Room of Interactive Color

Kristine L. Stresman, Wisconsin, USA

Supervisor: Dr. Fionnuala Conway


This thesis is a practice-based art installation that explores the intersecting definitions of interactivity and personal embodiment as they relate to static presentations. “Room of interactive colour” is a space filling installation using light as a medium. A 5K colored white light fixture is hung from the ceiling and a simple musical soundtrack, using a neutral timbre instrument invites the observer into the space to interact with it and thusly, themselves. Traditional definitions of interactivity imply some kind of computer generated movement or change in the environment, however, installation art fits neither these definitions nor older schema of classical perspective fine art. Using Claire Bishop’s framework of installation art and Nathaniel Stern’s Implicit Body assessment framework, “Room of interactive colour” carves out a new area for how we recognize embodied interaction and works to create a new working definition for “passive-embodied interaction”.


Background

Case studies included installations using light as a medium.

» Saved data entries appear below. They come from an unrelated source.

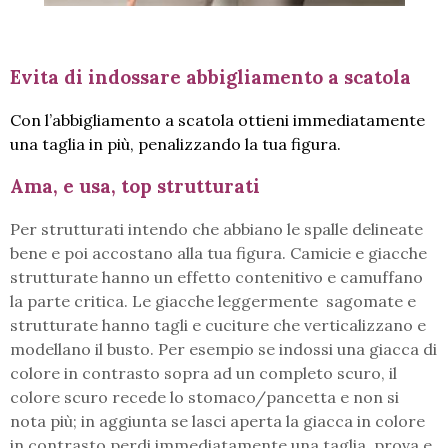
Evita di indossare abbigliamento a scatola
Con l’abbigliamento a scatola ottieni immediatamente
una taglia in più, penalizzando la tua figura.
Ama, e usa, top strutturati
Per strutturati intendo che abbiano le spalle delineate
bene e poi accostano alla tua figura. Camicie e giacche
strutturate hanno un effetto contenitivo e camuffano
la parte critica. Le giacche leggermente sagomate e
strutturate hanno tagli e cuciture che verticalizzano e
modellano il busto. Per esempio se indossi una giacca di
colore in contrasto sopra ad un completo scuro, il
colore scuro recede lo stomaco/pancetta e non si
nota più; in aggiunta se lasci aperta la giacca in colore
in contrasto perdi immediatamente una taglia, prova e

People in these installations notice that their cognizance of space is changed acutely as they are effected by colours and illumination difference. They do not have “interactive” components like computers or moving parts, but the observers still interact with the space through their own perception of it.

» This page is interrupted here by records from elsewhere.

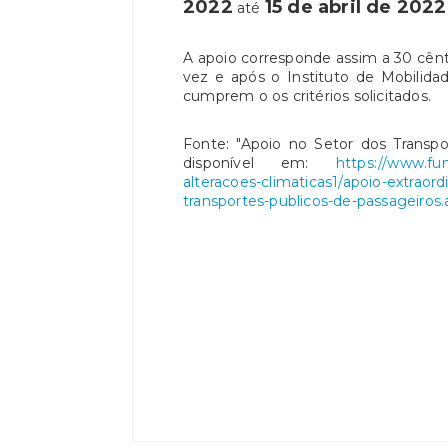
2022
15 de abril de 2022
até
A apoio corresponde assim a 30 cênt
vez e após o Instituto de Mobilida
cumprem o os critérios solicitados.
Fonte: "Apoio no Setor dos Transpo
disponível em:
https://www.fu
alteracoes-climaticas1/apoio-extraord
transportes-publicos-de-passageiros.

Film scores that utilize non-traditional music structures to accompany everyday occurrences and enhance relationality to the visual work informed the musical accompaniment.


Methodology

A specific choice of 5K light colour was chosen because of its high colour rendering index and paired with a non-timbre specific synthetic instrument for a musical accompaniment. Choice of light and music were chosen to be as unobtrusive as possible, leaving the questions and points of the piece up to the observers.

Nathaniel Stern’s work on critical assessment of interactive art called the implicit body framework was applied though self-assessment means to negotiate its position in the interactive artwork paradigm. Stern uses 4 criteria: artistic inquiry & process, description, inter-activity, and relationality.


Conclusion

There is indeed a space and conversation needed for non-computer based interactive installation art. The purported new term of passive-embodied interaction encompasses work in which the audience is asked to consider themselves not as a tool to create an interaction, but an interaction in and of themselves. When viewers feel unencumbered in fine arts spaces by being allowed to relate with pieces that do not confront them with pre-written questions or pseudo-rehearsed computer code then perhaps their embodied interactions will begin to free these spaces from bias, creating more inclusive arts experiences.